++++ Dataset entries ++++

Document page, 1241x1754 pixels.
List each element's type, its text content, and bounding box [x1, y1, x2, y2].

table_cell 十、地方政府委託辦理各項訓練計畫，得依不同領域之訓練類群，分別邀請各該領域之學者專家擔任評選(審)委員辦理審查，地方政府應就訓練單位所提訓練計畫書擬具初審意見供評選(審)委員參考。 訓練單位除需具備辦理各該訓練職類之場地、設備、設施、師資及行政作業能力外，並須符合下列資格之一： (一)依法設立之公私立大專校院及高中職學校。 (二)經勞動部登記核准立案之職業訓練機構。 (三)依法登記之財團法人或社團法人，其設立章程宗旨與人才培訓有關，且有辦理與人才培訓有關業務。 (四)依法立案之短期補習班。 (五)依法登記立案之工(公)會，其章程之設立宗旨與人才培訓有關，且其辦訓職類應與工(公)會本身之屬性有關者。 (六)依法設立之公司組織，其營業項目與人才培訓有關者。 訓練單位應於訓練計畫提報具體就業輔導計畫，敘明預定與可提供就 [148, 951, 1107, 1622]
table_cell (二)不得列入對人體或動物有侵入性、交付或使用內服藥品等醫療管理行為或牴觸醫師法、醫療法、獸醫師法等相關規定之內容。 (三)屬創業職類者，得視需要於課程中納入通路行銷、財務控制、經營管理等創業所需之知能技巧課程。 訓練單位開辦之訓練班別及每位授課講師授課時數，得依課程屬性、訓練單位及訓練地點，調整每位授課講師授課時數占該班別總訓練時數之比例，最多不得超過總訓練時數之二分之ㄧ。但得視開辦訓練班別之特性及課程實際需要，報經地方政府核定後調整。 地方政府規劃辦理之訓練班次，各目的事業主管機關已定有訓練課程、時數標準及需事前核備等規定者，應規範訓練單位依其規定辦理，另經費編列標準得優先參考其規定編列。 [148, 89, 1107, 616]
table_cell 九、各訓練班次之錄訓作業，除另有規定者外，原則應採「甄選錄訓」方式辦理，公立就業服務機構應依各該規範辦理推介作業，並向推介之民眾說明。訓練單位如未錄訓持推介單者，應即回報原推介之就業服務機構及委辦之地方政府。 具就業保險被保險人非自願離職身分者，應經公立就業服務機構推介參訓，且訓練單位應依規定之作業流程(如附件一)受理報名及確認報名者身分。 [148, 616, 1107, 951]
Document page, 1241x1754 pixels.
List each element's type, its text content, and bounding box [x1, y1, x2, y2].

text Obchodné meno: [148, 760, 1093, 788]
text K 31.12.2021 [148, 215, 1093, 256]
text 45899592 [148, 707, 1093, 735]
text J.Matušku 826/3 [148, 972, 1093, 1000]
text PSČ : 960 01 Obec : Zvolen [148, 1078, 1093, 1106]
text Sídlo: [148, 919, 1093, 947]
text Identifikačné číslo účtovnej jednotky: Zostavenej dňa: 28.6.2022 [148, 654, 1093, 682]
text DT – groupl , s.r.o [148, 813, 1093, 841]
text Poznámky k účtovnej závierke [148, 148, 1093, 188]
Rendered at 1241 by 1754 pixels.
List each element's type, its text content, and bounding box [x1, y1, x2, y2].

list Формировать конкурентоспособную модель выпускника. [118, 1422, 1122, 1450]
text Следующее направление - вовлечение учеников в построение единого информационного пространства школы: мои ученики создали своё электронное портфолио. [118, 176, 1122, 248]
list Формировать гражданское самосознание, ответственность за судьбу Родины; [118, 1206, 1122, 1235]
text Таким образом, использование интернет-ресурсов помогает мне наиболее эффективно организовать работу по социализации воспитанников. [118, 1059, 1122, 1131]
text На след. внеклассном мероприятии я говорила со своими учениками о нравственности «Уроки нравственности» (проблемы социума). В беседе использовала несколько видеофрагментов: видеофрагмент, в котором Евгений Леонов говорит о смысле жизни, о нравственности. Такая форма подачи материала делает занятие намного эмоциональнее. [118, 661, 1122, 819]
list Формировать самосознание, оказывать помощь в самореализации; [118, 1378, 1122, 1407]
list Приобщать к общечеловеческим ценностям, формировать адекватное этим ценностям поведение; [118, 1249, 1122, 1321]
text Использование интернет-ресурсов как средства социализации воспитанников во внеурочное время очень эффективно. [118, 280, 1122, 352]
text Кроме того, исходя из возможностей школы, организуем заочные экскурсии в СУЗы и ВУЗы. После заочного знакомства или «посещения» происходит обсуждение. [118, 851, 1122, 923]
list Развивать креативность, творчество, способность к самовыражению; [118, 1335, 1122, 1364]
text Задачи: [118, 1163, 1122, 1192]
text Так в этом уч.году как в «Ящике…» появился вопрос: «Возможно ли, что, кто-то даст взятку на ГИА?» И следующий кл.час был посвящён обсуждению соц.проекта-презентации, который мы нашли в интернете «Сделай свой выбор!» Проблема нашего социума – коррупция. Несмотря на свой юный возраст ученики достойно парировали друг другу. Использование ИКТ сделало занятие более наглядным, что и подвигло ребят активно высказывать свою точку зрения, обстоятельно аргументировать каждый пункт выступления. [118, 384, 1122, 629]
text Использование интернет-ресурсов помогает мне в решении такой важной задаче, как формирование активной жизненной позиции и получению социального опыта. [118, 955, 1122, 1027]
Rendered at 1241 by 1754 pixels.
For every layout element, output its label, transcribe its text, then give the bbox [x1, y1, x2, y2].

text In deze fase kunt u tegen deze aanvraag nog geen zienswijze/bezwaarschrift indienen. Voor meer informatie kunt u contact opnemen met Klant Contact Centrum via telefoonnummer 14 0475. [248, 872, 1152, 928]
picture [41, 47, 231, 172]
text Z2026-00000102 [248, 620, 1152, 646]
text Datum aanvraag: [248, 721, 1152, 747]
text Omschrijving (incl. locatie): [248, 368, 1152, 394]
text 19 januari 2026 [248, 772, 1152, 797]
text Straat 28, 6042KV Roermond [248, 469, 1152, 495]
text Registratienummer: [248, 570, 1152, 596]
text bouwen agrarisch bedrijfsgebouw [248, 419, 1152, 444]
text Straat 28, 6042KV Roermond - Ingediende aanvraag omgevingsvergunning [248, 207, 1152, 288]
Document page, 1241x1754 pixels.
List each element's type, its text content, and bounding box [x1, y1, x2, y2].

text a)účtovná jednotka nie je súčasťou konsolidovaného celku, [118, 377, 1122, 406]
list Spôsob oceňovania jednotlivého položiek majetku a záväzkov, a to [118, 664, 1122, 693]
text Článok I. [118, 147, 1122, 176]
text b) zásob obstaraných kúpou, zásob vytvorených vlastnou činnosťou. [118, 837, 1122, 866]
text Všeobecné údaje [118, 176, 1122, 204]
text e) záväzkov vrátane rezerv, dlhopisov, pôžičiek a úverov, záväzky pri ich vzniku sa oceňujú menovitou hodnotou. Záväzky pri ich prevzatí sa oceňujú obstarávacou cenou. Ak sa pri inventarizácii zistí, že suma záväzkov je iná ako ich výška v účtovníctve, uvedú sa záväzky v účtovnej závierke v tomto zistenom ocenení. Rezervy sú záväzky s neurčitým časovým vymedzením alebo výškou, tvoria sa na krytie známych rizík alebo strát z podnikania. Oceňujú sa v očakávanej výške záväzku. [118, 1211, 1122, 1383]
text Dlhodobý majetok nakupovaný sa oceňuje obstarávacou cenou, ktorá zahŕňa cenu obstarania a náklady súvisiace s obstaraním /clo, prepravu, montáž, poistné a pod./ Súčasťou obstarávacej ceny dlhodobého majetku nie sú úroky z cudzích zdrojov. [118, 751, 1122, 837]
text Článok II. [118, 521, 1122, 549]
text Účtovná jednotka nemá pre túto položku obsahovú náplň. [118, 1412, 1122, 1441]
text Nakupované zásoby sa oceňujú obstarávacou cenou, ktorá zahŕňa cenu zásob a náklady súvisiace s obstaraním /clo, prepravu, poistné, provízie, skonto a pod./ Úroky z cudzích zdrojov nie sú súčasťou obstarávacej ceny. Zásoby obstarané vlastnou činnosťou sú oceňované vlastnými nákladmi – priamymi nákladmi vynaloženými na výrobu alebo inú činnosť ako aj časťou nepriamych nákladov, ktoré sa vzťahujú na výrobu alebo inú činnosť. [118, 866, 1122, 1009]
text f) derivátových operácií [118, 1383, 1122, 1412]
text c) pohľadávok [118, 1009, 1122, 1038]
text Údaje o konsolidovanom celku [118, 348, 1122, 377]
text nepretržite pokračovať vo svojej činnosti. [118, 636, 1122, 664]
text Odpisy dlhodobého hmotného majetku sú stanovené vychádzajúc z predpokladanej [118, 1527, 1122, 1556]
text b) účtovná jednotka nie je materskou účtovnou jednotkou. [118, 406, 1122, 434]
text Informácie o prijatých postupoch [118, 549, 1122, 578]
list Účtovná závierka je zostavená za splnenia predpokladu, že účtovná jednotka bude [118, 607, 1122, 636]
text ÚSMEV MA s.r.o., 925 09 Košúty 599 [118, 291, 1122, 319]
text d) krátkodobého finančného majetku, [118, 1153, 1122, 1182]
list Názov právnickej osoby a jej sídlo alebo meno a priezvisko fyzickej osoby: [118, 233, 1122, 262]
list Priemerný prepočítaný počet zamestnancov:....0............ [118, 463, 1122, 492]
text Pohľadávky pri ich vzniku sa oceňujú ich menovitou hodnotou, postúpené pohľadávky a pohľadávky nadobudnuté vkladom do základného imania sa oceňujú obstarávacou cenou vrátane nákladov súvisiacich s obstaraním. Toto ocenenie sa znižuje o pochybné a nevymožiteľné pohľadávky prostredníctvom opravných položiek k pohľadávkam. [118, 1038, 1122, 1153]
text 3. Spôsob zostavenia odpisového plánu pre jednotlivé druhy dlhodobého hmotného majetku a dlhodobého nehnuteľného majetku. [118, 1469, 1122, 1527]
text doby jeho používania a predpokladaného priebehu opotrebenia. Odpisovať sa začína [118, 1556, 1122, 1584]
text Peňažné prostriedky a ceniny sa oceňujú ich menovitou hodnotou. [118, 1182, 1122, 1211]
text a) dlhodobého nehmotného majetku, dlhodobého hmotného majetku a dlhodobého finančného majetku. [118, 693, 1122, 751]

++++

- What is needed -
Copy the records word for word, starting with the line that contains "text In deze" and ending with the line that contains "text Datum aanvraag: [248, 721, 1152, 747]". Include both of those lines.

- Result for this exercise -
text In deze fase kunt u tegen deze aanvraag nog geen zienswijze/bezwaarschrift indienen. Voor meer informatie kunt u contact opnemen met Klant Contact Centrum via telefoonnummer 14 0475. [248, 872, 1152, 928]
picture [41, 47, 231, 172]
text Z2026-00000102 [248, 620, 1152, 646]
text Datum aanvraag: [248, 721, 1152, 747]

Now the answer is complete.